>>

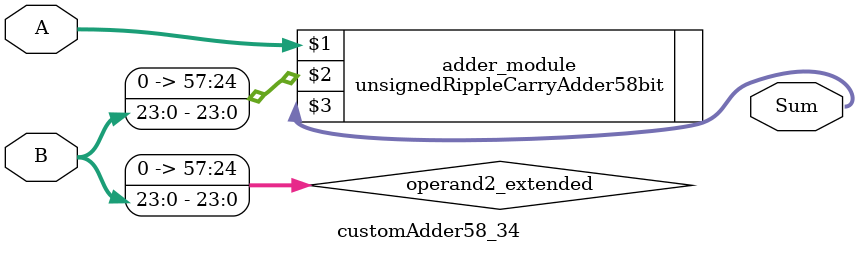
<source format=v>
module customAdder58_34(
                        input [57 : 0] A,
                        input [23 : 0] B,
                        
                        output [58 : 0] Sum
                );

        wire [57 : 0] operand2_extended;
        
        assign operand2_extended =  {34'b0, B};
        
        unsignedRippleCarryAdder58bit adder_module(
            A,
            operand2_extended,
            Sum
        );
        
        endmodule
        
</source>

<<

BRIEF: The answer must be the entries above, printed exactly, with no pictures.

RESULT OF THE TASK:
<source format=v>
module customAdder58_34(
                        input [57 : 0] A,
                        input [23 : 0] B,
                        
                        output [58 : 0] Sum
                );

        wire [57 : 0] operand2_extended;
        
        assign operand2_extended =  {34'b0, B};
        
        unsignedRippleCarryAdder58bit adder_module(
            A,
            operand2_extended,
            Sum
        );
        
        endmodule
        
</source>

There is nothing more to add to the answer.